Dem Land, das sich gern als Vorreiter der Toleranz darstellt, wird ein entlarvendes Attest ausgestellt. »Anlaß zur Sorge« geben dem Europarat etliche Vorfälle mit diskriminierendem Hintergrund und die Versäumnisse der Regierung hierzu. Zum Beispiel prangern die Experten den Fakt an, daß rassistische Motive für eine Tat noch immer nicht strafverschärfend wirken. Gesetzesinitiativen dazu wurden 2008 und 2012 vom Bundesrat abgeschmettert. Auffällig groß sei die Differenz zwischen offiziellen Zahlen und den Statistiken von Nichtregierungsorganisationen zu rechtsextremer Gewalt. »Das System zur Erfassung und Verfolgung der rassistischen, fremdenfeindlichen, homophoben und transphoben Vorfälle sollte reformiert werden«, heißt es im ECRI-Report.

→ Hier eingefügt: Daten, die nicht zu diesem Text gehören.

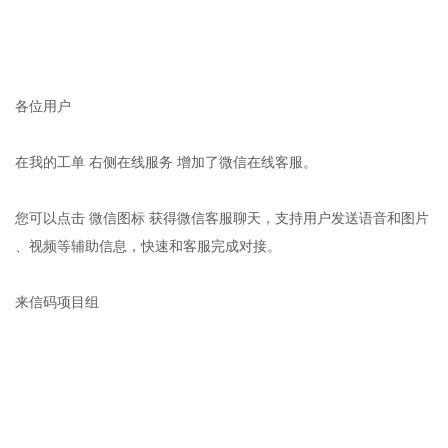
各位用户
在我的工单 右侧在线服务 增加了微信在线客服。
您可以点击 微信图标 获得微信客服聊天，支持用户发送语音和图片
、视频等辅助信息，快速和客服完成对接。
来信码项目组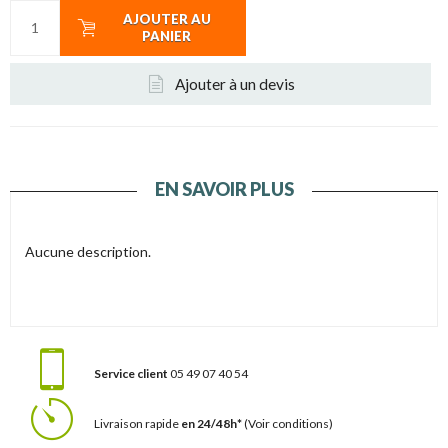
AJOUTER AU
PANIER
Ajouter à un devis
EN SAVOIR PLUS
Aucune description.
Service client
05 49 07 40 54
Livraison rapide
en 24/48h*
(Voir conditions)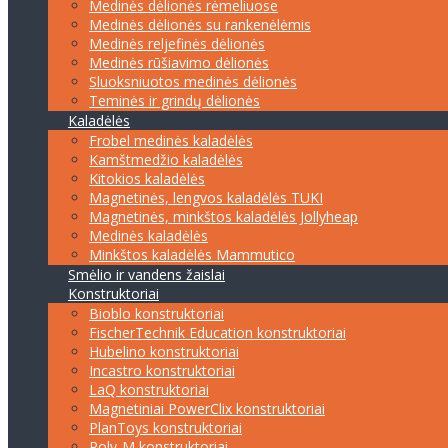
Medinės dėlionės rėmeliuose
Medinės dėlionės su rankenėlėmis
Medinės reljefinės dėlionės
Medinės rūšiavimo dėlionės
Sluoksniuotos medinės dėlionės
Teminės ir grindų dėlionės
Kaladėlės
Frobel medinės kaladėlės
Kamštmedžio kaladėlės
Kitokios kaladėlės
Magnetinės, lengvos kaladėlės TUKI
Magnetinės, minkštos kaladėlės Jollyheap
Medinės kaladėlės
Minkštos kaladėlės Mammutico
Smėlio ir vandens žaislai
Konstruktoriai
Bioblo konstruktoriai
FischerTechnik Education konstruktoriai
Hubelino konstruktoriai
Incastro konstruktoriai
LaQ konstruktoriai
Magnetiniai PowerClix konstruktoriai
PlanToys konstruktoriai
Poly-M konstruktoriai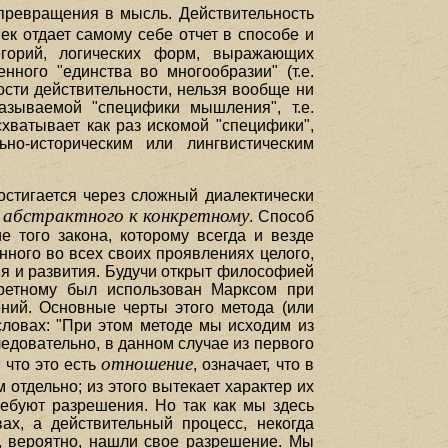
 превращения в мысль. Действительность
к отдает самому себе отчет в способе и
егорий, логических форм, выражающих
ного "единства во многообразии" (т.е.
сти действительности, нельзя вообще ни
азываемой "специфики мышления", т.е.
хватывает как раз искомой "специфики",
ьно-историческим или лингвистическим
достигается через сложный диалектически
 абстрактного к конкретному
. Способ
е того закона, которому всегда и везде
нного во всех своих проявлениях целого,
ия и развития. Будучи открыт философией
нкретному был использован Марксом при
ний. Основные черты этого метода (или
словах: "При этом методе мы исходим из
ледовательно, в данном случае из первого
отношение
 что это есть
, означает, что в
 отдельно; из этого вытекает характер их
ребуют разрешения. Но так как мы здесь
х, а действительный процесс, некогда
, вероятно, нашли свое разрешение. Мы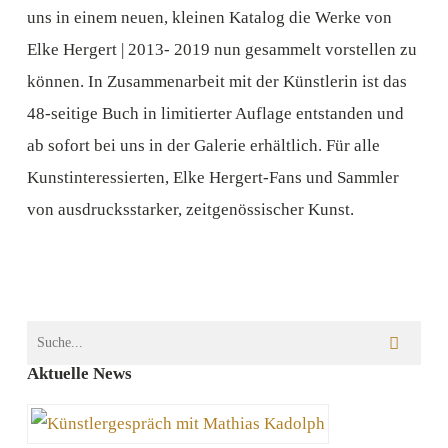
uns in einem neuen, kleinen Katalog die Werke von
Elke Hergert | 2013- 2019 nun gesammelt vorstellen zu
können. In Zusammenarbeit mit der Künstlerin ist das
48-seitige Buch in limitierter Auflage entstanden und
ab sofort bei uns in der Galerie erhältlich. Für alle
Kunstinteressierten, Elke Hergert-Fans und Sammler
von ausdrucksstarker, zeitgenössischer Kunst.
Aktuelle News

Ganz Europa sei geschockt gewesen über die Aufdeckung der NSU-Morde seit dem letzten ECRI-Bericht im Jahr 2008. Die Verdächtigung der Angehörigen der Opfer ist einer der Kritikpunkte im Zusammenhang damit, aber auch, daß der Verfassungsschutz potentiell kompromittierende Dateien zerstörte. Die Experten bezweifeln, daß die Behörden dazugelernt hätten und manche Fehler nicht noch einmal begehen würden. Zu schnell würden rassistische Motive von der Polizei ausgeschlossen. Noch 2013 hätten türkische Behörden mehrfach die deutschen Stellen darauf aufmerksam gemacht, daß fremdenfeindliche Impulse Ursache für verschiedene Brandstiftungen in von türkischstämmigen Menschen bewohnten Häusern sein könnten.

Die Liste der Handlungsempfehlungen ist lang. Deutschland sollte zum Beispiel das Protokoll Nummer zwölf der Europäischen Menschenrechtskonvention unterzeichnen. Das sei bisher nicht geschehen, weil deutsche Behörden die Sorge geäußert hätten, daß Nichtdeutsche bestimmte Sozialleistungen in Anspruch nehmen dürften. Außerdem sei die Praxis des Racial Profilings, den Identitätsüberprüfungen durch die Polizei, abzuschaffen. Angeprangert wird auch der Umgang mit Menschen, die lesbisch, schwul, bisexuell oder transgender sind. Es müsse eine Strategie erarbeitet werden, um die Masse der Bevölkerung aufzuklären. Ausdrücklich positiv erwähnt werden Initiativen gegen Diskriminierung, die aber chronisch unterfinanziert seien und dringend mehr Geld benötigten.

»Der Europarat kritisiert völlig zu Recht die Defizite staatlicher Stellen. Doch wir haben es nicht nur mit Ignoranz zu tun. Polizeibehörden und Regierungspolitiker leisten dem Rassismus in Deutschland vielfach aktiv Vorschub«, erklärten am Dienstag die innenpolitische Sprecherin der Linke-Fraktion, Ulla Jelpke, und die migrationspolitische Sprecherin Sevim Dagdelen zum Prüfbericht. Sie fordern, einen unabhängigen Beauftragten zur Untersuchung rassistischer Polizeigewalt zu berufen.